Por lo mismo, impresiona la franqueza, la crueldad y el sentido del humor con que lo enfrenta "Birdman", cinta que hoy figura compitiendo en nueve categorías y que, a primera vista, es la clase de historia que le encanta a la Academia: la odisea de Riggan Thompson, un actor que -años después de encarnar a un superhéroe en el cine- quiere redimirse ante el público y ante él mismo, montando una obra de teatro en Broadway al tiempo que todos sus demonios internos vuelven a acosarlo. Pero eso no es todo. Michael Keaton -el actor que protagoniza el filme- pasó por algo similar a mediados de los 90, cuando su carrera se fue al tacho después de negarse a seguir haciendo filmes de Batman junto a Tim Burton. Y claro, Birdman es la producción que lo "trae de vuelta" y además lo hace con un desafío técnico que quita el aliento: la película está presentada como una gigantesca toma continua, con una cámara que sigue a los actores, que se convierte en ellos, que los espía, los cuestiona y los empuja al límite.

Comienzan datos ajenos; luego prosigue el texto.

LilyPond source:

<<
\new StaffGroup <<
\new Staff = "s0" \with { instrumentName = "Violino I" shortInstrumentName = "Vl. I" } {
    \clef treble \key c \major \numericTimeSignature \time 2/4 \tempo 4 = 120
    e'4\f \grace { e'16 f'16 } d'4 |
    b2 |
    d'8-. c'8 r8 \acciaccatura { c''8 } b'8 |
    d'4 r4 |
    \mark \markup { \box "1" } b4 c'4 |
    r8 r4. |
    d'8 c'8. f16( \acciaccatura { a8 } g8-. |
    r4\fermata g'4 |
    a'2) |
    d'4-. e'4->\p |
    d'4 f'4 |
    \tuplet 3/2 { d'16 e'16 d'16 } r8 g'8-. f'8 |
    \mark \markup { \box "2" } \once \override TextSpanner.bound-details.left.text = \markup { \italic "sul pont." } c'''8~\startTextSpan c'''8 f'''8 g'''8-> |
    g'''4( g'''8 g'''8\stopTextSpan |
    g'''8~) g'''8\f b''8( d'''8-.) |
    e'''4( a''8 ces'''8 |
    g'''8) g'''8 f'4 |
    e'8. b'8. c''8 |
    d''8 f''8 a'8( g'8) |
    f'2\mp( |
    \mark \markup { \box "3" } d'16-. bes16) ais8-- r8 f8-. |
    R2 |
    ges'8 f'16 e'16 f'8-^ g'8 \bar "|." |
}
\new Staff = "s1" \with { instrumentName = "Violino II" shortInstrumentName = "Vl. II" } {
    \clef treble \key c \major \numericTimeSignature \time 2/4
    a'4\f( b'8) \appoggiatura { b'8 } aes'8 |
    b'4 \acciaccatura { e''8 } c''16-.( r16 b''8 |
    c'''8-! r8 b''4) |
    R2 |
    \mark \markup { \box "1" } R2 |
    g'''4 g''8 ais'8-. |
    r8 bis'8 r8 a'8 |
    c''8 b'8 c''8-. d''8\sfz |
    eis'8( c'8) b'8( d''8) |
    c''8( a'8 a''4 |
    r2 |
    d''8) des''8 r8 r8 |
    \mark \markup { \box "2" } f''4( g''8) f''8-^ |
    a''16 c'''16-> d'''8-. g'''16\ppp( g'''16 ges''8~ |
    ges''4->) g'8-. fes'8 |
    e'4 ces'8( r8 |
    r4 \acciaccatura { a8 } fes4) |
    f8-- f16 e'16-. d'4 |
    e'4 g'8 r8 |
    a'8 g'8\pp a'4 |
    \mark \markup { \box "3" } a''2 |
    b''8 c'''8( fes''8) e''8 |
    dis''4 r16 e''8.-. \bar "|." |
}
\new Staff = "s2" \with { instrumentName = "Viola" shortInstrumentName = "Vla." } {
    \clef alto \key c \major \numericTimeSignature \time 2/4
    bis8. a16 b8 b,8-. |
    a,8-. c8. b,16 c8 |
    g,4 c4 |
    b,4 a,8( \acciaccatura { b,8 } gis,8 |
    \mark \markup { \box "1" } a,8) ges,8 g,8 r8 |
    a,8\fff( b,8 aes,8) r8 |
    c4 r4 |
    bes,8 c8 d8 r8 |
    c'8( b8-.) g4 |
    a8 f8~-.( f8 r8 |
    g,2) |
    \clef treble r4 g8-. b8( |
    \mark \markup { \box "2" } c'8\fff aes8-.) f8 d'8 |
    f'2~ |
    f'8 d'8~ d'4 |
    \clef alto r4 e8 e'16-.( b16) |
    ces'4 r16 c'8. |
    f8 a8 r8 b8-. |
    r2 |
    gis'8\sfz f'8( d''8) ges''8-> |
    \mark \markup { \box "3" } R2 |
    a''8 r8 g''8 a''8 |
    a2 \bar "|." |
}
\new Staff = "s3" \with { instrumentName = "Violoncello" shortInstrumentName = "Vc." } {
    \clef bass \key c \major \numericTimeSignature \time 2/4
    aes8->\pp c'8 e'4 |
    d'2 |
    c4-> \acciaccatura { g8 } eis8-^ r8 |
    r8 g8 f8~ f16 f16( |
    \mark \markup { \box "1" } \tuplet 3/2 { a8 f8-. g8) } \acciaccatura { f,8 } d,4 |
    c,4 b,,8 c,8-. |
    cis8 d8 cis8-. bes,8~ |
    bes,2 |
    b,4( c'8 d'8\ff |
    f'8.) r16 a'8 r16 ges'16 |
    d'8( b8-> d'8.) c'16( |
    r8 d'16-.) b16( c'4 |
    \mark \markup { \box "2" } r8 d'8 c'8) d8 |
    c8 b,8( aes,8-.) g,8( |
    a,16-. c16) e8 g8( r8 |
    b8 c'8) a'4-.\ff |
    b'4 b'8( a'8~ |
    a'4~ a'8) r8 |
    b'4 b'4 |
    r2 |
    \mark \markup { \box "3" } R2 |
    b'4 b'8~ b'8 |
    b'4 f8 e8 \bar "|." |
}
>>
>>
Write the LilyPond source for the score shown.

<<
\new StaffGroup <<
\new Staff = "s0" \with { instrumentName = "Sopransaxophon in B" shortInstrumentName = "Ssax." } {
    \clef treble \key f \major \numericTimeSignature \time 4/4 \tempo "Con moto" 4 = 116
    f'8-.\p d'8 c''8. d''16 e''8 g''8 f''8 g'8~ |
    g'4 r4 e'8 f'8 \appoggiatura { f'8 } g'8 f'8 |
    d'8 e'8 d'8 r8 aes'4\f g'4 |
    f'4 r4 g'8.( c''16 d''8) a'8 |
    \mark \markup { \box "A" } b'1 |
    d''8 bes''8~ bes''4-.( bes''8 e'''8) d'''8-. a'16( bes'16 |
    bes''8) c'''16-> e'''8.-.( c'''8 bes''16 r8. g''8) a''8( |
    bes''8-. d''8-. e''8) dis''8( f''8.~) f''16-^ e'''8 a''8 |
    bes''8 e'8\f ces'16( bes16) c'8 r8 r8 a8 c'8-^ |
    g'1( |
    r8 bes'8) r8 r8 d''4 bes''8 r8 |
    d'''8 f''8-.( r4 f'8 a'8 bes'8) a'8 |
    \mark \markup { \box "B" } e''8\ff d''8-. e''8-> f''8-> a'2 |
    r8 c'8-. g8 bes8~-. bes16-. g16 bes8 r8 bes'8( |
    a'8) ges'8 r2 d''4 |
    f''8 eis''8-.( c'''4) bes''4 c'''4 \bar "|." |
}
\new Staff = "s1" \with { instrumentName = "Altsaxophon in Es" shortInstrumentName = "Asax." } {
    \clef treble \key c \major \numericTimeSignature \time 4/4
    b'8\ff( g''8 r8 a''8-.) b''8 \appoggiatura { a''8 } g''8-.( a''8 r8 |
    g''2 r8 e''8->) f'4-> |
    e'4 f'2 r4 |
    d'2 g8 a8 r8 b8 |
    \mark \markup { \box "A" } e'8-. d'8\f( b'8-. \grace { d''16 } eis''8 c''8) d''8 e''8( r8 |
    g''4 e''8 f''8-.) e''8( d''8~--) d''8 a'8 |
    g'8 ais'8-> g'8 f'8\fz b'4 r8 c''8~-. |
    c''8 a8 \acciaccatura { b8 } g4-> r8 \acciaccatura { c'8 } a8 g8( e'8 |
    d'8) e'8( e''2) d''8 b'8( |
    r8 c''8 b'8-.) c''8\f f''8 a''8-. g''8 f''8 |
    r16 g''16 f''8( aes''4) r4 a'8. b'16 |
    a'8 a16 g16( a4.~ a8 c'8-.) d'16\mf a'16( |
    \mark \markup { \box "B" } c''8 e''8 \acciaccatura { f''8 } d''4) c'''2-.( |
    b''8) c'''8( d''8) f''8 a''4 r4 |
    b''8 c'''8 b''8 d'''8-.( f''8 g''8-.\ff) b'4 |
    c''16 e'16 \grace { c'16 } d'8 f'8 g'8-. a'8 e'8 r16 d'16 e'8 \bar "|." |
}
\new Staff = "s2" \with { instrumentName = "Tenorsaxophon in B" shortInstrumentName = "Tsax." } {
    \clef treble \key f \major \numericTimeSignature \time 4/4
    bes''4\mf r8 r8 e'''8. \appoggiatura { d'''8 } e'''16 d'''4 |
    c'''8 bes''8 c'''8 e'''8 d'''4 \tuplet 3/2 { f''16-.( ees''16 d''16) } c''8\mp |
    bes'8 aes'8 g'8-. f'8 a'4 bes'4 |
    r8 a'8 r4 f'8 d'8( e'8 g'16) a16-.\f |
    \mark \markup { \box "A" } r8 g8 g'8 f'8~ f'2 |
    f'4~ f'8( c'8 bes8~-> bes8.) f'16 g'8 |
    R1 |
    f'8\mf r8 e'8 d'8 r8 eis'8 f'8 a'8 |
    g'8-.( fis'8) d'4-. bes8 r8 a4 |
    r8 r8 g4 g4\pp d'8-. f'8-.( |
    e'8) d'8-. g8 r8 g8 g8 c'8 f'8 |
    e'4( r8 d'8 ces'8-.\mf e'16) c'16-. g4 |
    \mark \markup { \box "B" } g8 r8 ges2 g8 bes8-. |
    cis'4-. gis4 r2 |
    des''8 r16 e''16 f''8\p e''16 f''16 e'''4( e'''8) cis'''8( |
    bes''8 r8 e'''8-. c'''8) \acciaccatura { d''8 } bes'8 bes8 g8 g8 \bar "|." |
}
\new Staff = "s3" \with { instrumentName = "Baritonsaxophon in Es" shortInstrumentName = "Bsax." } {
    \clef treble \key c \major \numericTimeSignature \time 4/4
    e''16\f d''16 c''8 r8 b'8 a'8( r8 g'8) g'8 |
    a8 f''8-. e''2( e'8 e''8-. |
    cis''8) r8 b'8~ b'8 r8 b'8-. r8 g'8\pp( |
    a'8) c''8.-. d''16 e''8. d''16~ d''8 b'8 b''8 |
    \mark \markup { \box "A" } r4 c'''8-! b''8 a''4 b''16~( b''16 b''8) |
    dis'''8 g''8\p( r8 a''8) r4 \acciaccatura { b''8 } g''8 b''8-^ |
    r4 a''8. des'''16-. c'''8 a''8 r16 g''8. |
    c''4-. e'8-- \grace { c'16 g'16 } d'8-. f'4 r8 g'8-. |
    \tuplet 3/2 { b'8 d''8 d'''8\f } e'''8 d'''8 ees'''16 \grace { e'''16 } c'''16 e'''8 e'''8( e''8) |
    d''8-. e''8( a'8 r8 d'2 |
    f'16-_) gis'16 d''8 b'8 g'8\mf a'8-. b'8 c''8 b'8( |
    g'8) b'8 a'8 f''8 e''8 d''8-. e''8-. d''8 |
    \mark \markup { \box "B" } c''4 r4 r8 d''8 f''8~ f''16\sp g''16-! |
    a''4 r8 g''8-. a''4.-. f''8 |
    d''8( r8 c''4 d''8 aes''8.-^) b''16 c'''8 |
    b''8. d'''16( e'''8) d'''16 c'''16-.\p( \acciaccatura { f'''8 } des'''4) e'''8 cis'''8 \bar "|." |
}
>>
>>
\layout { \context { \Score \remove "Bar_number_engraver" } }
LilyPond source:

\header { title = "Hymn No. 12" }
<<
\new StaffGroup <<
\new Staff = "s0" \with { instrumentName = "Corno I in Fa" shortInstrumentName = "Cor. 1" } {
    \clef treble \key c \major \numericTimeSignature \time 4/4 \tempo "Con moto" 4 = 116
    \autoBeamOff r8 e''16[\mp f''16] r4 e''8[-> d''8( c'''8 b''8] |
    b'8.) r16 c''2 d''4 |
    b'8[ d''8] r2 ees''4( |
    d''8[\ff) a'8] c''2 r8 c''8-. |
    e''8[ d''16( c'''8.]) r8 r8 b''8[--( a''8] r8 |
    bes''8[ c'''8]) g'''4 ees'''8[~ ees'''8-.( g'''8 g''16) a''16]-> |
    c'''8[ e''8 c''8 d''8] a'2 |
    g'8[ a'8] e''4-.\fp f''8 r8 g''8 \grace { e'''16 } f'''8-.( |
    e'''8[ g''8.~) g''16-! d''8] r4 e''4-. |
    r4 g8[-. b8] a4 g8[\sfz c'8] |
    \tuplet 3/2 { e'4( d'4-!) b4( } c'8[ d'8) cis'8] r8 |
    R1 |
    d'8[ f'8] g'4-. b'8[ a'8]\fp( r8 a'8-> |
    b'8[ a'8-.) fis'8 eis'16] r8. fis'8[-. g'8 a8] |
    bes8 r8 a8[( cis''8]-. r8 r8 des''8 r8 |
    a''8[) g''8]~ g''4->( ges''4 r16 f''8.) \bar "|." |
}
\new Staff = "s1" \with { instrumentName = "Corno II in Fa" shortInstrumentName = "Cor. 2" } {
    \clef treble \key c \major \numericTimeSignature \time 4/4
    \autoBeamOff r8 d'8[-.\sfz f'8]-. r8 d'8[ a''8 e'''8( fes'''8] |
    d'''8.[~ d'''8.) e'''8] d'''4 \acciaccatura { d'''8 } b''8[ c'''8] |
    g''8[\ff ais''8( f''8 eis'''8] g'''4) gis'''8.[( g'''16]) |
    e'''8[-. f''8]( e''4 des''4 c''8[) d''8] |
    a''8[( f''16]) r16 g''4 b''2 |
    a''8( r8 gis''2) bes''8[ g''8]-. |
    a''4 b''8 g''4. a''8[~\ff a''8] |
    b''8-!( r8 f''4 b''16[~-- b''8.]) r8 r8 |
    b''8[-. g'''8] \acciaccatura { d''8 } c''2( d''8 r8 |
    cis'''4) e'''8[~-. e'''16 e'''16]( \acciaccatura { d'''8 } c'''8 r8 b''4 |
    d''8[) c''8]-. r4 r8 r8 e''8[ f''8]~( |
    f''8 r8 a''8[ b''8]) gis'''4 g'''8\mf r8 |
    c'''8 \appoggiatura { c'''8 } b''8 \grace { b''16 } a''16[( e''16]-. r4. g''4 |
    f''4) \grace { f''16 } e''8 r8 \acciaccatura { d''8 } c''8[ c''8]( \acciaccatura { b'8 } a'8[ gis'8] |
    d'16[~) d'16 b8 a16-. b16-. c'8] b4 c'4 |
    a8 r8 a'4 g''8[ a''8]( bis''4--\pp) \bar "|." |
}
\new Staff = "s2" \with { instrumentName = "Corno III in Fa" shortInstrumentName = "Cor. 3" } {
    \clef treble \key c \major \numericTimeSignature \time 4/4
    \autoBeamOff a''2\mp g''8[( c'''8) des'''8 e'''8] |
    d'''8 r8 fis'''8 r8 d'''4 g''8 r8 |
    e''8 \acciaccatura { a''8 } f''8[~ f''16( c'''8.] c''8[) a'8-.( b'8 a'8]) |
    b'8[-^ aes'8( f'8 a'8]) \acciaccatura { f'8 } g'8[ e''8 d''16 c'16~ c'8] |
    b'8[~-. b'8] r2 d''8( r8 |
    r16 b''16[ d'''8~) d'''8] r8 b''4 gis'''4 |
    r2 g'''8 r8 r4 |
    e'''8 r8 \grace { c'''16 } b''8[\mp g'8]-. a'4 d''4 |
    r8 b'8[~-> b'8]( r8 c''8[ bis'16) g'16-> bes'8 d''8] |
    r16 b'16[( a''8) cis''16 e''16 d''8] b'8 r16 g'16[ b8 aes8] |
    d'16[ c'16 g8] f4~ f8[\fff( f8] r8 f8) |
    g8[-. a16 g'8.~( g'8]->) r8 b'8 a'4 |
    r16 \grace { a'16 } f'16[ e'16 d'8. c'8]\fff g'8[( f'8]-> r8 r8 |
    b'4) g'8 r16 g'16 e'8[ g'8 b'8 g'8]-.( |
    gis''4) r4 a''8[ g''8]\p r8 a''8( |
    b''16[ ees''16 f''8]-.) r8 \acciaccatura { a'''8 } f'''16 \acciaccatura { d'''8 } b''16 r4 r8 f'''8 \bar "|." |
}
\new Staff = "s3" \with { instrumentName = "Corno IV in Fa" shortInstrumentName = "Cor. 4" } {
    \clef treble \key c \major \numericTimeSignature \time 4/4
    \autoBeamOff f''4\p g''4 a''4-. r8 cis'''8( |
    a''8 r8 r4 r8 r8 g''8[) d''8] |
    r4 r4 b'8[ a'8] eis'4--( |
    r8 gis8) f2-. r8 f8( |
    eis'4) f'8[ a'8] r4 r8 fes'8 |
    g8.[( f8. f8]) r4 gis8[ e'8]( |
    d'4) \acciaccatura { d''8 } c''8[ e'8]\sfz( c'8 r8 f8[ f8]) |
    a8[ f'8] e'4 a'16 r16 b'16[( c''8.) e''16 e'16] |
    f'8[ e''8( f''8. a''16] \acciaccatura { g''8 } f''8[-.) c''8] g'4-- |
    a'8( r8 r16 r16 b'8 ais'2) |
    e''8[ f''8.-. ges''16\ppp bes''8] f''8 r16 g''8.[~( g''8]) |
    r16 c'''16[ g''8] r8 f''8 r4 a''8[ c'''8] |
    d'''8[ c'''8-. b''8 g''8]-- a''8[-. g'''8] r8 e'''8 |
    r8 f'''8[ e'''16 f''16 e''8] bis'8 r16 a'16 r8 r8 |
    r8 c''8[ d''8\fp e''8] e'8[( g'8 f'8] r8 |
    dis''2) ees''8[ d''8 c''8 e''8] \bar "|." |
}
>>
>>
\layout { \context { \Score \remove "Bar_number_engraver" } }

La narrativa de todo el asunto, tanto dentro como fuera de la pantalla, es demasiado perfecta y circular, demasiado tentadora como para ignorarla, como para no "premiarla" y, al mismo tiempo, reconocer también que puede descomponerse en un gigantesco cúmulo de lugares comunes, libres para asociarse en la combinación que mejor le haga sentido al espectador. Sabemos que una de las especialidades de Hollywood es construir historias sobre la base de clichés; pero abocada a ese mismo desafío, "Birdman" simplemente da vuelta el juego: protagonista desesperado, redención, el teatro como correlato de la vida real, actores malditos, familia en crisis, el esplendor y la locura de Nueva York, crisis del macho americano, crítica a las redes sociales, a las superproducciones, a los medios, a las relaciones interpersonales, e incluso crítica a los críticos. Todo eso y más va girando sin parar, cocinándose a máxima temperatura en las manos del director Alejandro G. Iñárritu (quien, lógicamente, quiere su Oscar) y Emmanuel Lubezki, su brillante director de fotografía (quien ya tiene el suyo), los dos conscientes de "Birdman" no como un filme sobre la condición humana o sobre el mundo del espectáculo, sino una suerte de diabólico carnaval; uno que puede orquestarse a puertas cerradas, en los laberínticos pasillos del teatro St. James, o (si se abren las puertas y se caminan unos cuantos pasos) en el decadente y desquiciado esplendor de Times Square. En ambos escenarios, el egocéntrico y delirante Riggan Thompson se jugará la vida por su proyecto. En ambos, su quijotada tocará el cielo y el suelo. Tan vital como fútil. Tan sublime como ridícula.
BIRDMAN
(Estados Unidos, 2014). Con Michael Keaton y Edward Norton. Dirección de Alejandro G. Iñárritu. 119 min.